§ **TASK OBJECTIVE**
Which lines have the string "einen"? Copy all of them from the entries below.

(DATA IN THIS EXERCISE Opens)

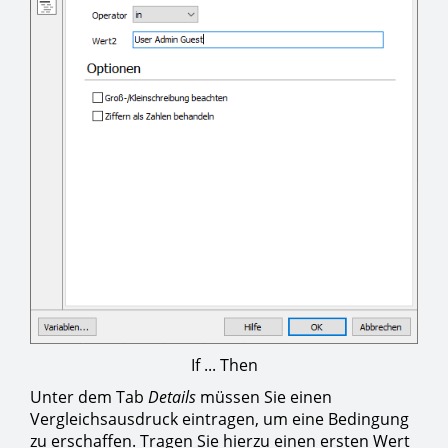
If ... Then
Unter dem Tab
Details
müssen Sie einen
Vergleichsausdruck eintragen, um eine Bedingung
zu erschaffen. Tragen Sie hierzu einen ersten Wert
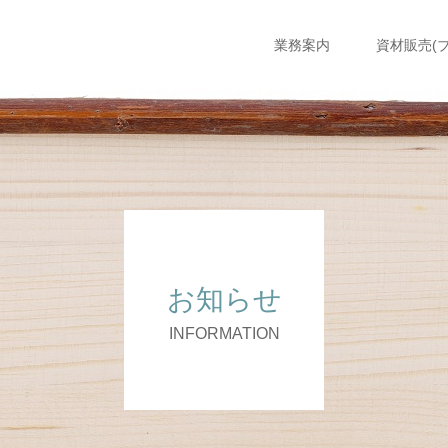
業務案内
資材販売(
お知らせ
INFORMATION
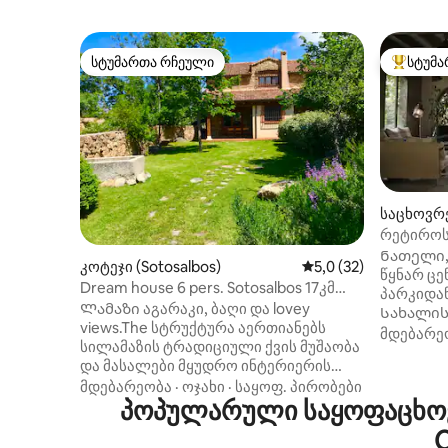
სტუმართა რჩეული
სტუმა
სტუმართა რჩეული
სტუმართ
საცხოვრ
რეტიროს
სახლი
Ნათელი,
კოტეჯი (Sotosalbos)
საშუალო შეფასებაა 
5,0 (32)
წყნარ ც
Dream house 6 pers. Sotosalbos 17კმ
პარკიდან
Segovia.
Ლამაზი აგარაკი, ბაღი და lovey
Სახალის
views.The სტრუქტურა აერთიანებს
სამრეწვე
მდებარე
სილამაზის ტრადიციული ქვის მუშაობა
მ ფართობ
და მასალები მყუდრო ინტერიერის
ბუნებრივ
დიზაინი ქმნის ჰარმონიული ნაზავია
მდებარეობა
·
ოჯახი
·
საყოფ. პირობები
კერძო საპა
ძველი და ახალი. 230 კვადრატულ
პოპულარული საყოფაცხოვ
არის დი
მეტრზე მთავარი სახლი ძალიან
სასადილ
C
ფართო და ჰაეროვანია
(დაახლოებ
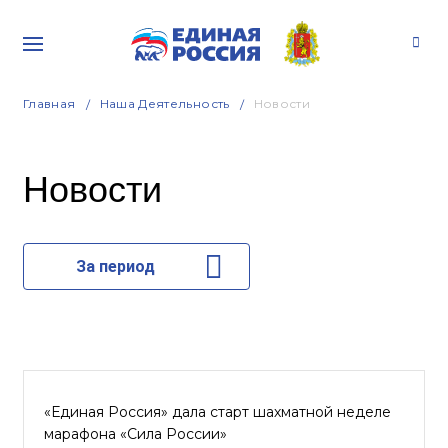
Главная
Наша Деятельность
Новости
Новости
За период
«Единая Россия» дала старт шахматной неделе
марафона «Сила России»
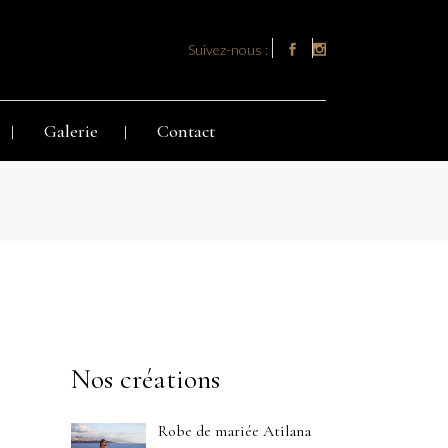
Suivez-nous :
Galerie
Contact
Nos créations
Robe de mariée Atilana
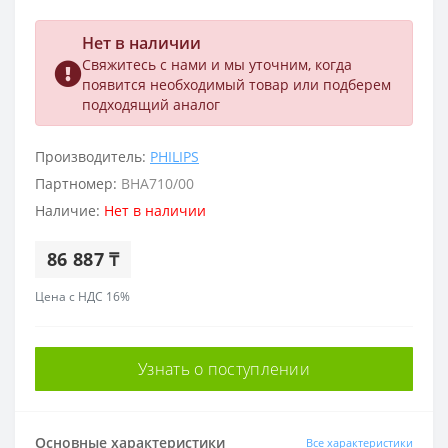
Нет в наличии
Свяжитесь с нами и мы уточним, когда
появится необходимый товар или подберем
подходящий аналог
Производитель:
PHILIPS
Партномер:
BHA710/00
Наличие:
Нет в наличии
86 887 ₸
Цена с НДС 16%
Узнать о поступлении
Основные характеристики
Все характеристики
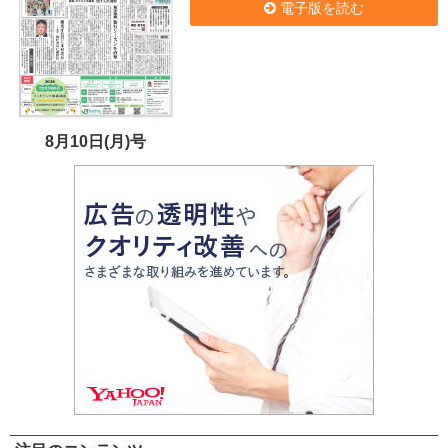
電子版を読む
8月10日(月)号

(DATA IN THIS EXERCISE Closes)

§ **SOLUTION TO THE PROBLEM**
müssen Sie einen
zu erschaffen. Tragen Sie hierzu einen ersten Wert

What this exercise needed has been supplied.